[OpenAFS] robustness in face of server failures

Wed, 16 Nov 2005 10:44:29 -0800

Noel Yap <noel.yap@gmail.com> writes:
> On 11/16/05, Russ Allbery <rra@stanford.edu> wrote:

>>  * For the most part, AFS fails independently, so that if a particular
>>    file server goes down, everything else on other file servers is still
>>    accessible.  However, if the AFS file server gets into a state where
>>    it thinks it's still up but it can't answer client requests, clients
>>    that try to access replicated volumes from that file server will hang
>>    practically forever waiting for it rather than rolling over to another
>>    replica site.  It would be very nice to have a fix for this.  In the
>>    meantime, you really want your file servers to refuse UDP packets when
>>    they're sick, which is something that you can rig up with some
>>    monitoring and a local firewall.

> What's been the typical causes of the server reaching this state? 
> Would you say that some of these have been addressed in 1.4?

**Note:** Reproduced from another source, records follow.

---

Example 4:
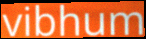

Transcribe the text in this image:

vibhum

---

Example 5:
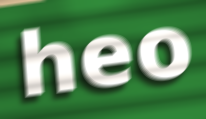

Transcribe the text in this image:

heoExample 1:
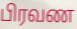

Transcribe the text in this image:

பிரவண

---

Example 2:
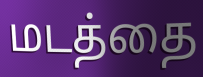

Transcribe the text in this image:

மடத்தை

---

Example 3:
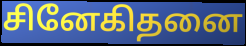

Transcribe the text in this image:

சினேகிதனை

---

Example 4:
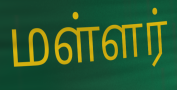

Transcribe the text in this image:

மள்ளர்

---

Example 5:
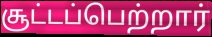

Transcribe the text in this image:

சூட்டப்பெற்றார்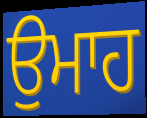
ਉਮਾਹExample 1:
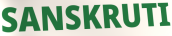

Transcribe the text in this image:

SANSKRUTI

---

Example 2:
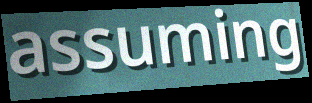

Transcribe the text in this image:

assuming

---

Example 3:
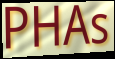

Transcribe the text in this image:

PHAs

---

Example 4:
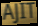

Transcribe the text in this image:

AJIT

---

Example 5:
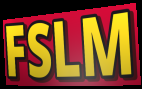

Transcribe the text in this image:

FSLM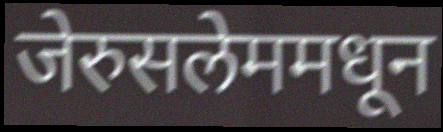
जेरुसलेममधूनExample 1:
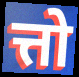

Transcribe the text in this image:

त्तो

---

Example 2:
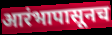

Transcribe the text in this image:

आरंभापासूनच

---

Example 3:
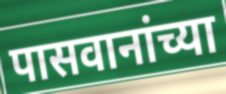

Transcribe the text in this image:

पासवानांच्या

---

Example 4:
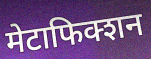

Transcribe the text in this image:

मेटाफिक्शन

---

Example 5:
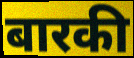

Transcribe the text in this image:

बारकीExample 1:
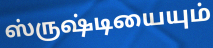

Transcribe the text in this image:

ஸ்ருஷ்டியையும்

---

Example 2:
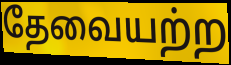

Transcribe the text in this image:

தேவையற்ற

Yes.  Most of the causes have been fixed via other means (such as clients
with asymmetric firewalls, older Windows clients, etc.).  Usually this is
caused by an extreme burst of activity that overloads the server.  It's
very difficult to do this with just normal traffic; it usually takes some
sort of bug on top of that to overwhelm the server.

-- 
Russ Allbery (rra@stanford.edu)             <http://www.eyrie.org/~eagle/>